» Exercise description
Across all entries below, how many lines include "Variation"? Only the number, please.

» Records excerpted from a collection
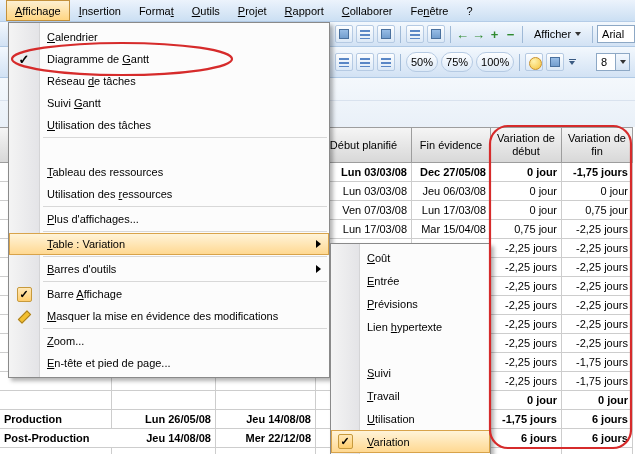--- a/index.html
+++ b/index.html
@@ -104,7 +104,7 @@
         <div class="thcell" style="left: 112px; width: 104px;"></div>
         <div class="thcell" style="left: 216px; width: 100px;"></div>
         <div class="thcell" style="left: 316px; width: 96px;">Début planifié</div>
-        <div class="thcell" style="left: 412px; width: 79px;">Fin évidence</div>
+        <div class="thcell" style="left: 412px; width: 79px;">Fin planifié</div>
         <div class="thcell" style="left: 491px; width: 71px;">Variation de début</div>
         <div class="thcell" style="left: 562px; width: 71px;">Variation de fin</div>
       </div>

» Problem solution
2